Exactly as written, print out each entry in the data, with no pictures.

▶ [AVAILABLE RECORDS]
-------------------------

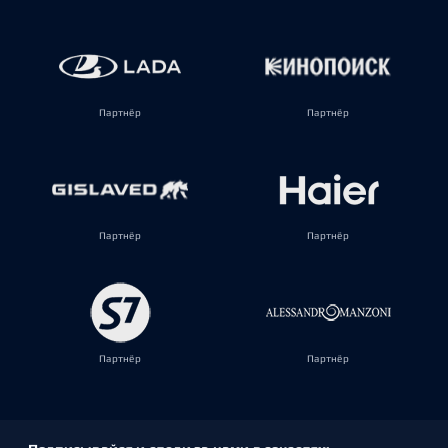
Партнёр
Партнёр
Партнёр
Партнёр
Партнёр
Партнёр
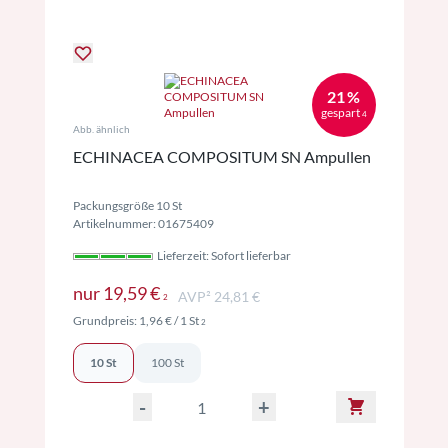
21 %
gespart
4
Abb. ähnlich
ECHINACEA COMPOSITUM SN Ampullen
Packungsgröße 10 St
Artikelnummer: 01675409
Lieferzeit: Sofort lieferbar
Preise inkl. MwSt. ggf. zzgl. Versand
nur
19,59 €
AVP² 24,81 €
2
Preise inkl. MwSt. ggf. zzgl. Versand
Grundpreis:
1,96 €
/ 1 St
2
10 St
100 St
-
+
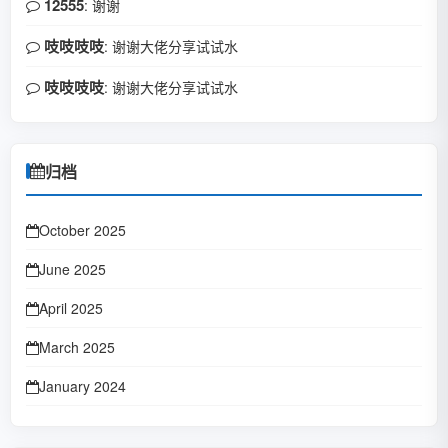
12555
: 谢谢
吱吱吱吱
: 谢谢大佬分享试试水
吱吱吱吱
: 谢谢大佬分享试试水
归档
October 2025
June 2025
April 2025
March 2025
January 2024
October 2023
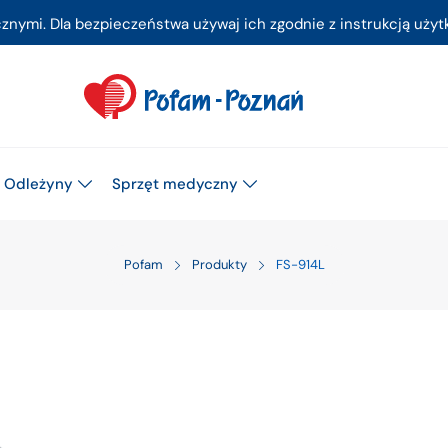
ymi. Dla bezpieczeństwa używaj ich zgodnie z instrukcją użytk
Odleżyny
Sprzęt medyczny
Pofam
Produkty
FS-914L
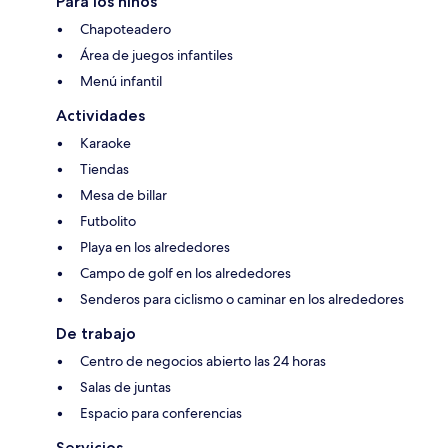
Para los niños
Chapoteadero
Área de juegos infantiles
Menú infantil
Actividades
Karaoke
Tiendas
Mesa de billar
Futbolito
Playa en los alrededores
Campo de golf en los alrededores
Senderos para ciclismo o caminar en los alrededores
De trabajo
Centro de negocios abierto las 24 horas
Salas de juntas
Espacio para conferencias
Servicios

-------------------------

▶ [WRITTEN ANSWER]
Партнёр
Партнёр
Партнёр
Партнёр
Партнёр
Партнёр
21 %
gespart
4
Abb. ähnlich
ECHINACEA COMPOSITUM SN Ampullen
Packungsgröße 10 St
Artikelnummer: 01675409
Lieferzeit: Sofort lieferbar
Preise inkl. MwSt. ggf. zzgl. Versand
nur
19,59 €
AVP² 24,81 €
2
Preise inkl. MwSt. ggf. zzgl. Versand
Grundpreis:
1,96 €
/ 1 St
2
10 St
100 St
-
+
12555
: 谢谢
吱吱吱吱
: 谢谢大佬分享试试水
吱吱吱吱
: 谢谢大佬分享试试水
归档
October 2025
June 2025
April 2025
March 2025
January 2024
October 2023
ymi. Dla bezpieczeństwa używaj ich zgodnie z instrukcją użytk
Odleżyny
Sprzęt medyczny
Pofam
Produkty
FS-914L
Para los niños
Chapoteadero
Área de juegos infantiles
Menú infantil
Actividades
Karaoke
Tiendas
Mesa de billar
Futbolito
Playa en los alrededores
Campo de golf en los alrededores
Senderos para ciclismo o caminar en los alrededores
De trabajo
Centro de negocios abierto las 24 horas
Salas de juntas
Espacio para conferencias
Servicios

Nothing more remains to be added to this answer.